The Mugabe regime has cynically manipulated the land issue to provide a context for political violence in order to subvert the political process and rig the presidential poll. Therefore, General Obasanjo' claim that the land issue defines the dimensions of the Zimbabwe crisis is at once wicked and deceptive. The Zimbabwe crisis is a crisis of governance and in his letter to you, and unbeknown to himself, General Obasanjo punctured a hole through his deceptive stance when he inaccurately reported to you the alleged substance of my short meeting with him.

For the record, General Obasanjo, speaking as Mugabe's emissary, suggested to me that the way towards the resolution of the Zimbabwe crisis lay in our recognition of Mugabe's fraudulent regime as the legitimate government of the day. This involved our withdrawal of the election challenge to Mugabe's presidency that is currently before the courts of law. This suggestion from General Obasanjo was a tacit admission that the crisis was one of Mugabe's legitimacy and not the land issue. By appealing to me to recognize the Mugabe regime as legitimate, General Obasanjo clearly implied that such a move would resolve the crisis.

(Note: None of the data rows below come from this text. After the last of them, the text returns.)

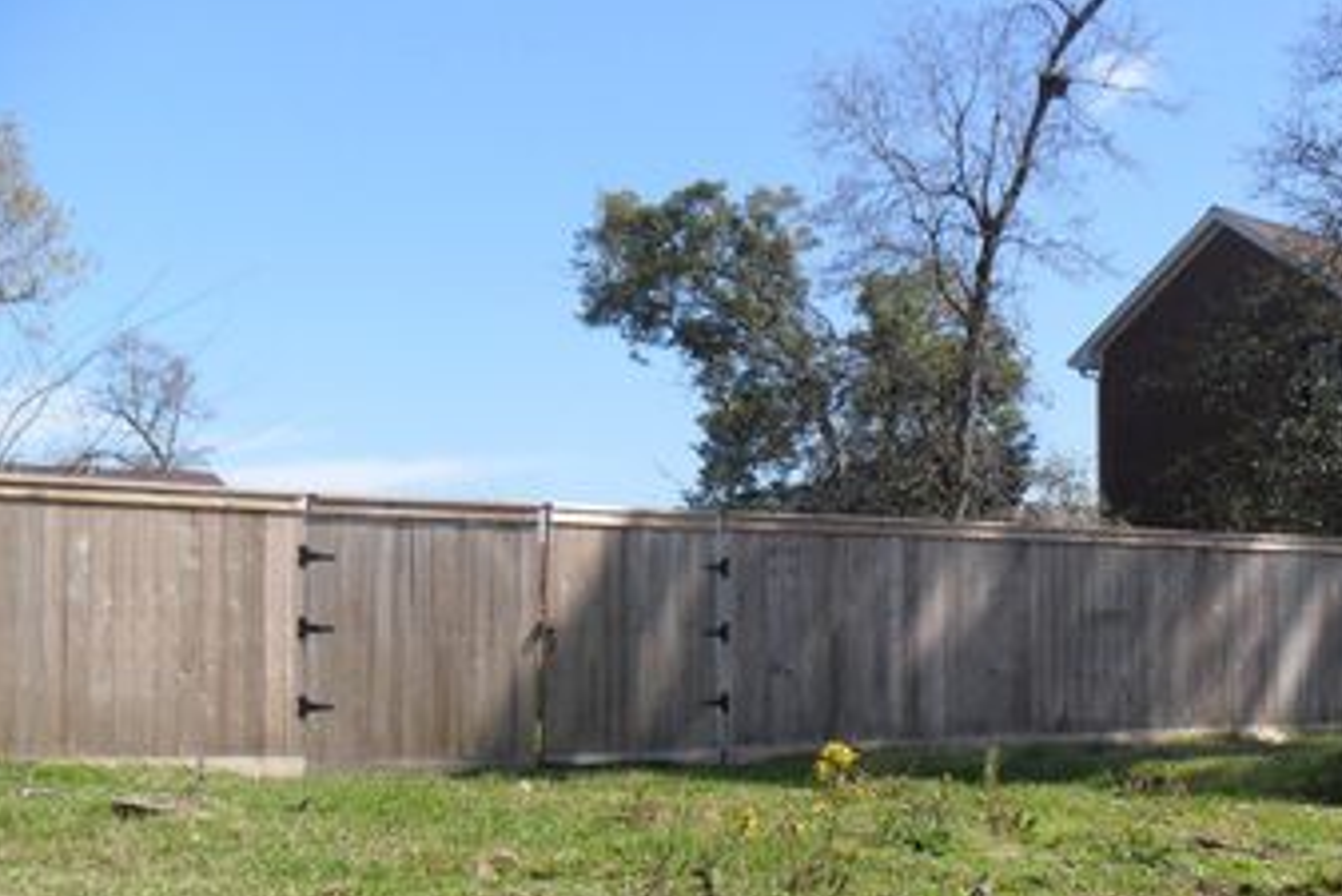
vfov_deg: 24.9
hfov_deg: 36.4
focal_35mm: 54
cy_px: 651
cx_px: 916
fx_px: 2014
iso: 80
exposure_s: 1/180
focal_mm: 6.3
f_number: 7.6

I made it quite clear to the General that we in the MDC would not be part to any political arrangement that seeks to condone Mugabe's illegitimate rule. Our position has been a matter of public record for a long time now. The Zimbabwe crisis of governance can only be resolved if Mugabe upholds the rule of law; abandons political violence; respects human rights; repeals repressive laws; dismantles the militias and disarms the war veterans; removes the police, the army and the secret service from active politics as organised political units and puts in place irrevocable measures designed to ensure the holding of a free and fair presidential poll observed by the international community.

The MDC stands ready to play its part in any meaningful political process designed to bring about a resolution of the crisis of governance in Zimbabwe. However, the starting point of such a process can never be through legitimating a violent and murderous regime.

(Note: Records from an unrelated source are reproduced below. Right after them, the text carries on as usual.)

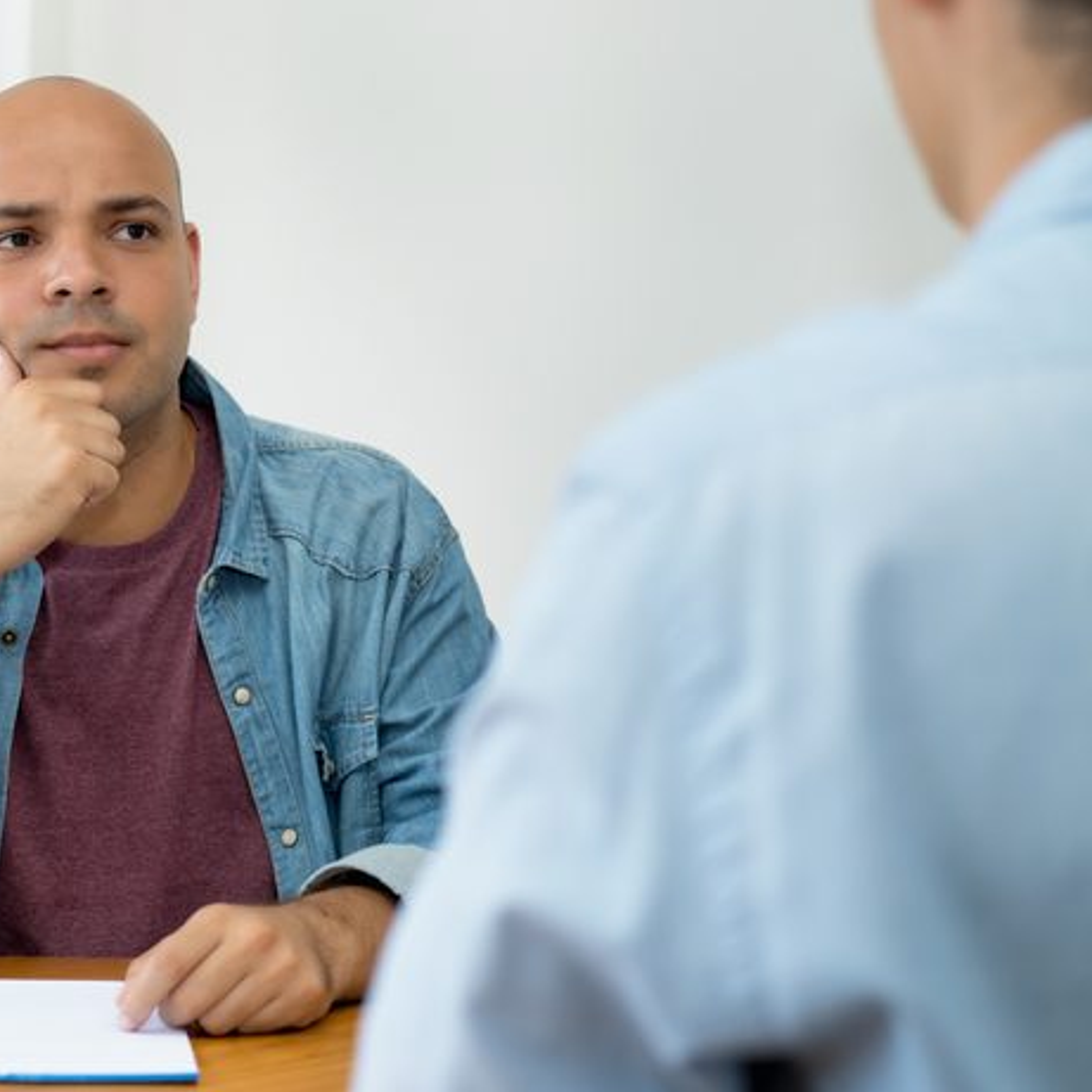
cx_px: 334
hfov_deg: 24.2
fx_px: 2534
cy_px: 548
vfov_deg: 24.3
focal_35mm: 71
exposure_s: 1/250
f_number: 2.8
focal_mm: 55
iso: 125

Mr. Prime Minister, the Mugabe regime has done absolutely nothing to roll back the frontiers of tyrannical rule in Zimbabwe. Instead, with the assistance and connivance of General Obasanjo and Mr. Mbeki, Mugabe has actually consolidated his dictatorship. The multilateral effort through the Commonwealth remains a viable route towards a resolution of the Zimbabwe crisis and the subversion of the mandate of the troika by General Obasanjo and Mr. Mbeki must be resisted.

By copy of this letter I would like to register my concerns and position to both General Obasanjo and Mr. Mbeki; the Secretary General of the Commonwealth Mr. Don McKinnon; Mr. Tony Blair; and the Secretary General of the United Nations Mr. Kofi Annan for their information and action.

I avail myself, Honourable Prime Minister, this opportunity to renew the assurances of my highest consideration.